Perievent spectrograms generated for each of the frequencies identified in each title. Data are z-normalized by the average power in the baseline for each subject. At left in each subfigure is the mean response in 200ms bins over the duration of the CS+ cue presentations (Control: black; ELS: red). Vertical dotted line indicate cue onset and offset respectively. At right in each subfigure is the average (excluding the first 400ms, which may reflect a non-associative artifact). At left in black/gray are controls, and at right in red/pink are the ELS averages. In each pair, the darker/left bar is the CS+, while the lighter/right bar is the CS-. *p<0.05, Control v ELS; ^$p<0.05, Baseline period vs Cue period; ^&p<0.05, CS+ vs CS-.

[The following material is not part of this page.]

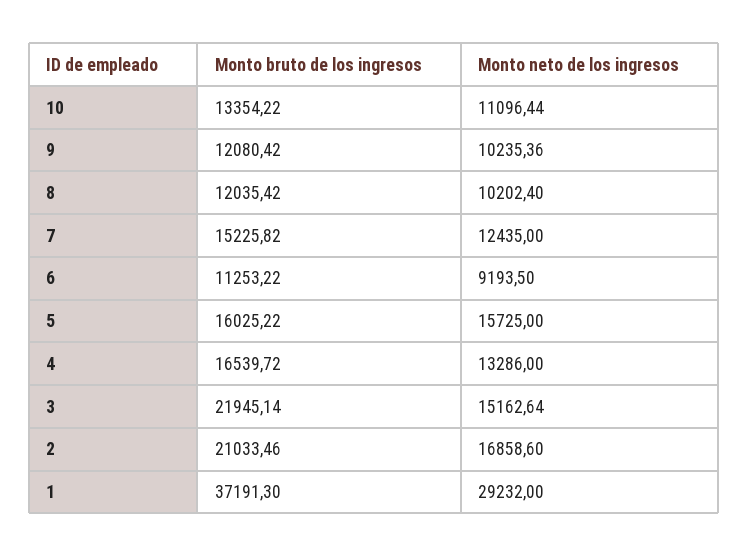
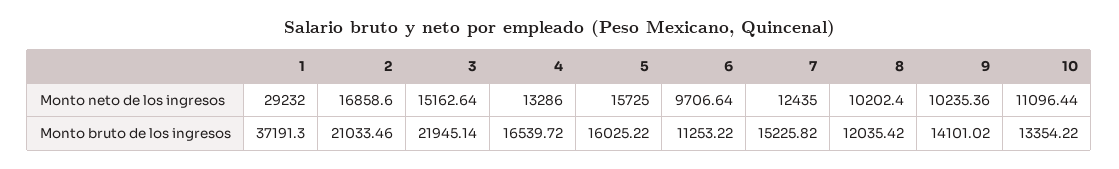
Monto bruto de los ingresos, 9: 12080.42 -> 14101.02
Monto neto de los ingresos, 6: 9193.5 -> 9706.64

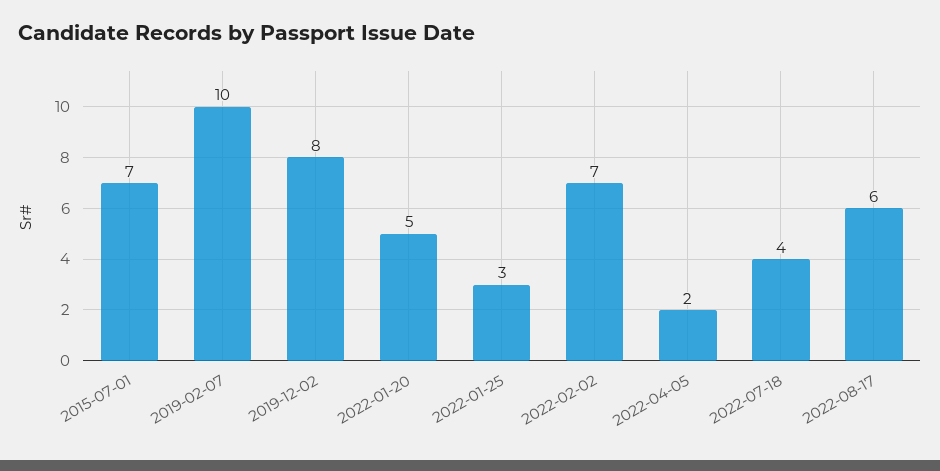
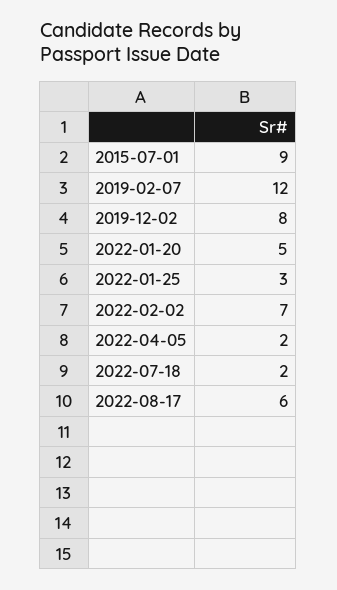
2015-07-01: 7 -> 9
2019-02-07: 10 -> 12
2022-07-18: 4 -> 2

However, ELS appeared to selectively impair the High Gamma frequency response (Figure 5, bottom right). In Controls, this response was a large and sustained increase in power for the duration of the CS+ cue, which then returned to baseline after cue offset. In contrast, this frequency response showed only a brief <1sec response to cue onset before rapidly returning to baseline for the rest of the CS+ cue. Quantifying the mean response during the cue period for both CS+ and CS- (Cue) for ELS and Controls (Stress) for the baseline period vs cue period (Onset), an ANOVA found a main effect of Stress, F_1,53 = 6.89, p = 0.011, and an interaction of Stress X Cue, F_1,53 = 6.76, p = 0.012, Stress X Onset, F_1,53 = 6.90, p = 0.011, and Stress X Cue X Onset, F_1,53 = 6.76, p = 0.012. Posthoc comparisons of this 3-way interaction indicated that in Controls, the High Gamma response to the CS+ was reliably higher than both its own baseline (p=0.0001) and the CS- cue (p=0.0001). The power for the CS- cue in Controls was, however, no different than its preceding baseline (p=0.99).

For ELS animals, this selective CS+ related increase in power was eliminated; the average power of the CS+ was no different from baseline (p=0.40) nor from the CS- period (p=0.99). Consistent with this loss of High Gamma power in the ELS group, there was a significant decrease for the High Gamma band for the CS+ cue between groups (p=0.0008), but there were no differences in power between groups for the CS- cue (p=0.99). As such, ELS appears to selectively abolish a discrete component of the LFP spectra, while leaving other lower-frequency components relatively unaffected.